**INSTRUCTIONS TO FOLLOW**
Can you rewrite the JSF dataTable discussion from "stuff but it" up to and including "with identical data).", putting "form submission" in place of "postback"?
--- SOURCE DOCUMENT Enclosed Below ---
Michael Litherland wrote:
Hi all,
I'm doing some pondering about bean scope and in particular if dataTable
is working the way it's intended. I've tried both the myfaces and
tomahawk dataTable entities and if they're filled with a request scoped
bean wielding a DataModel putting a commandLink or button in the table
to provide a detailed view of a row just causes a page reload rather
than going to the action I specify. From a considerable amount of
google it seems this is a feature of JSF, but I find that hard to
believe, even if the RI is doing it too. I've also tried playing with
binding and doing downright evil stuff in my faces-config.
So first off I apologize if this is a well trodden path in faces
discussions. If you don't mind, how do others deal with this? I can't
see making all the backing beans session scoped (though it works), and
tobago's pageFlow stuff doesn't seem practical now (and I don't even
know if it would help).
Putting a command link or button in a table certainly works; I've done
it many many times. There should be an article on the wiki
(wiki.apache.org/myfaces) that describes how to do this "master/detail"
stuff but it appears that the apache wiki is down right now.
You don't describe exactly what is happening at your end so I can only
speculate what the root problem is, but I wonder if your problem is that
on postback your datamodel is empty. This would fit with your second
paragraph where you talk about bean scopes.
It's a fundamental assumption of JSF that when a page containing a table
is posted back to the server the datamodel used to render the table is
available (or one with identical data).
NB: Currently, MyFaces requires this even if the table contains no input
or command components (well, it calls the model getter anyway). I'd like
to see MyFaces skip fetching the model in this case but that's another
issue.
--- End of Enclosed SOURCE DOCUMENT ---
--- SOURCE DATA Enclosed Below ---
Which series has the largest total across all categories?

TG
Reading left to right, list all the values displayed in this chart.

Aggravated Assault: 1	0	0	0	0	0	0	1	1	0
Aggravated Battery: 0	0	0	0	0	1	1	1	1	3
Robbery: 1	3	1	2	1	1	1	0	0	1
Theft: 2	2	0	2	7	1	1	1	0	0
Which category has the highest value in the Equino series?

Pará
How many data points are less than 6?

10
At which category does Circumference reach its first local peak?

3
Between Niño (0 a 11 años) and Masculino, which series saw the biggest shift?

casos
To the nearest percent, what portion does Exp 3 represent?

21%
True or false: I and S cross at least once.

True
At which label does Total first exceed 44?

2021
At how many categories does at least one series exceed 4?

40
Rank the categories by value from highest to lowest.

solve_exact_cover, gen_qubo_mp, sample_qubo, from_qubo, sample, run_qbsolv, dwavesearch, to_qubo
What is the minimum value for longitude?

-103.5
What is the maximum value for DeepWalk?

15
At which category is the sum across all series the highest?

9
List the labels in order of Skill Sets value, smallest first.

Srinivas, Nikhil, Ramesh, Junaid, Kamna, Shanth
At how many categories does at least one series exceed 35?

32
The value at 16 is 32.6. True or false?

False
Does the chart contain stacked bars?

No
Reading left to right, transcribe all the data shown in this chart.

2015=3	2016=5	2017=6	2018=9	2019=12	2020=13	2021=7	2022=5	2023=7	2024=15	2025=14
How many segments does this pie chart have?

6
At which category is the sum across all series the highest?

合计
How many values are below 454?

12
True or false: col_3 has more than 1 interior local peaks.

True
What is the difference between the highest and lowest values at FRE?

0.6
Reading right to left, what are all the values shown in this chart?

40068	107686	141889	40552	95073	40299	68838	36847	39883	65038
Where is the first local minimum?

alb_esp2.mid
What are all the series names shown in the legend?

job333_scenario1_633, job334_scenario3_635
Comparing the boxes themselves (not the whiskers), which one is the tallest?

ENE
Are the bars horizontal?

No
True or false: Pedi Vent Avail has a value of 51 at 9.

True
--- End of Enclosed SOURCE DATA ---
**TASK RESPONSE**
stuff but it appears that the apache wiki is down right now.
You don't describe exactly what is happening at your end so I can only
speculate what the root problem is, but I wonder if your problem is that
on form submission your datamodel is empty. This would fit with your second
paragraph where you talk about bean scopes.
It's a fundamental assumption of JSF that when a page containing a table
is posted back to the server the datamodel used to render the table is
available (or one with identical data).